The first big question comes in phase three: is their website fingerprinting classifier actually accurate in practice? They consider a world of 1000 front pages, but and other onion-space crawlers have found millions of pages by looking beyond front pages. Their 2.9% false positive rate becomes enormous in the face of this many pages—and the result is that the vast majority of the classification guesses will be mistakes.

For example, if the user loads ten pages, and the classifier outputs a guess for each web page she loads, will it output a stream of "She went to Facebook!" "She went to Riseup!" "She went to Wildleaks!" while actually she was just reading posts in a Bitcoin forum the whole time? Maybe they can design a classifier that works well when faced with many more web pages, but the paper doesn't show one, and Marc Juarez's paper argues convincingly that it's hard to do.

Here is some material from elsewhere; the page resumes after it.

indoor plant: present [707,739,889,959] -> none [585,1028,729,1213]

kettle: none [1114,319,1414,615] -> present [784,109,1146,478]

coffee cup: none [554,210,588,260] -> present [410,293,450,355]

The second big question is whether adding a few padding cells would fool their "is this a connection to an onion service" classifier. We haven't tried to hide that in the current Tor protocol, and the paper presents what looks like a great classifier. It's not surprising that their classifier basically stops working in the face of more padding though: classifiers are notoriously brittle when you change the situation on them. So the next research step is to find out if it's easy or hard to design a classifier that isn't fooled by padding.

I look forward to continued attention by the research community to work toward answers to these two questions. I think it would be especially fruitful to look also at true positive rates and false positives of both classifiers together, which might show more clearly (or not) that a small change in the first classifier has a big impact on foiling the second classifier. That is, if we can make it even a little bit more likely that the "is it an onion site" classifier guesses wrong, we could make the job of the website fingerprinting classifier much harder because it has to consider the billions of pages on the rest of the web too.